PAGE EXTRACT:
**********
- Venue: Maurice Richard Arena, Montreal
- Dates: 18–31 July 1976
- Competitors: 31 from 31 nations

Medalists
- 1st place, gold medalist(s):  / Jochen Bachfeld / East Germany
- 2nd place, silver medalist(s):  / Pedro Gamarro / Venezuela
- 3rd place, bronze medalist(s):  / Reinhard Skricek / West Germany
- 3rd place, bronze medalist(s):  / Victor Zilberman / Romania

= Boxing at the 1976 Summer Olympics – Welterweight =

Olympic boxing tournament

The men's welterweight event was part of the boxing programme at the 1976 Summer Olympics. The weight class allowed boxers of up to 67 kilograms to compete. The competition was held from 18 to 31 July 1976. 31 boxers from 31 nations competed.
**********
REQUIREMENT 1:
According to the 1976 welterweight boxing entry, what was the maximum weight allowed for boxers in the event?
REQUIREMENT 2:
Reproduce the stretch of the 1976 welterweight boxing entry from "Olympic boxing tournament" through "31 nations competed.".
The material that comes after this 1976 welterweight boxing entry has no connection to it.

PROVIDED DATA:
**********
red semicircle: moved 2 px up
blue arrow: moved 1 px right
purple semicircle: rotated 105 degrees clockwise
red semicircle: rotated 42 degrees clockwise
**********
FULL RESPONSE 1:
Up to 67 kilograms.

FULL RESPONSE 2:
Olympic boxing tournament

The men's welterweight event was part of the boxing programme at the 1976 Summer Olympics. The weight class allowed boxers of up to 67 kilograms to compete. The competition was held from 18 to 31 July 1976. 31 boxers from 31 nations competed.